SHARED PARENTING BILL SYNOPSIS AND EXPLANATIONS
This bill has been drafted to fit into the new Illinois Marriage and Dissolution of Marriage Act that went into effect on Jan. 1st 2016.
This bill amends the IMDA to recognize that equal time with both parents is presumptively in the childs best interest and creates a higher standard of proof to restrict parenting time.
Without this language, the meaning of SB0057 takes a drastic change and moves away from a conciliatory bill designed to encourage co-parenting and the active involvement in development of a parenting plan and instead relies on an approximation model that will significantly increase litigation and create more hostility between divorcing parents. In turn the children will suffer even more than they do today.
Clear and convincing evidence is used throughout the bill except when it comes to restricting or terminating parenting time, and or rights and responsibilities.
- When it comes to restricting or denying a child access to one parent it should be held to the highest evidence standard possible.
Clear and convincing evidence standard is used in four different sections of this bill.
pg.55 Sec. 503(b)(1)division of marital property,
pg.55 sec. 503(b)(2)division of pensions,
pg.58 sec. 502(b)(2)(a) division of estate,
pg.146 sec.603.10 (d)(2) modifying non-parental parenting time,
When restricting or terminating a bio-logical parents parenting time the bill uses by a preponderance of the evidence, which is a far less standard. In short the bill is using a higher standard of evidence to divide assets and remove visitation rights from non-parents than it is to restrict or terminate bio-logical parent’s rights to parenting time or vital records.
This bill started out from a joint, bipartisan coalition created by the Speaker of the House in 2008 to analyze and advise on the social and political dynamics of family law and how to revise to make Illinois a better state in line with those of other states.
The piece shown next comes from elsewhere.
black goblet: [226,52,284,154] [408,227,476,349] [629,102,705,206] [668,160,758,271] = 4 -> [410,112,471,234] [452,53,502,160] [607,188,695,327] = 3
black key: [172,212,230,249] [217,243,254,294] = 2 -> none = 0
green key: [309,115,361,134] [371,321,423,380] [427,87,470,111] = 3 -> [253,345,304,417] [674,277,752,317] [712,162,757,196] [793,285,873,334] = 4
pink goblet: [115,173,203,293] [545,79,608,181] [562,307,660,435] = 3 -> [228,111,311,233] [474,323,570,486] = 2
For over four years, we attended these committee meetings and worked with various key stake holders to help formulate key principles that reduce strife, increase parental participation, and simplify an already hostile and contentious process in our State.
Key provisions that resulted from the committee’s recommendations included: a minimum 35% visitation for the traditional non-custodial parent, mandatory parenting plans, and shared income models for child support that provide support to both households for the benefit of the children. The modifications of these original proposals have been modified to essential turn the hard work of this committee into what is called an Approximation Model for determining custody and visitation. Pay attention to the number attorney based organizations that support this bill as an Approximation Model means increased revenues to attorneys.
In theory, both litigants must now prove what level of parenting effort and how much time they spent in order to derive which parent will become the “primary responsible parent” and which parent will be the parent who will fill the traditional non-custodial parent role. In short, nothing changes from the existing process; it’s only amplified and broadened. Mandatory parenting plans have been gutted and may be as simple as one parent gets all the responsibilities, as determined by the Judge. Likewise, the language is sufficiently weak that parental rights can be terminated without any evidence beyond a simple preponderance suggesting that it would be in the children’s best interests to do so. Instead you have an even more incentivized fight to somehow prove you’re a parent in order to maintain an active role in your child’s lives. This will significantly increase litigation in Illinois.
During the 97th GA we reintroduced a bill that would replace the recommendations of the Family Law Study Committee in piece meal bill that would be enacted with the new IMDA. We passed out of committee with the bill but session ended before the bill was ever called to a vote on the floor. during the 98th GA we fought diligently to have this language included into the new IMDA that would ultimately pass and become law.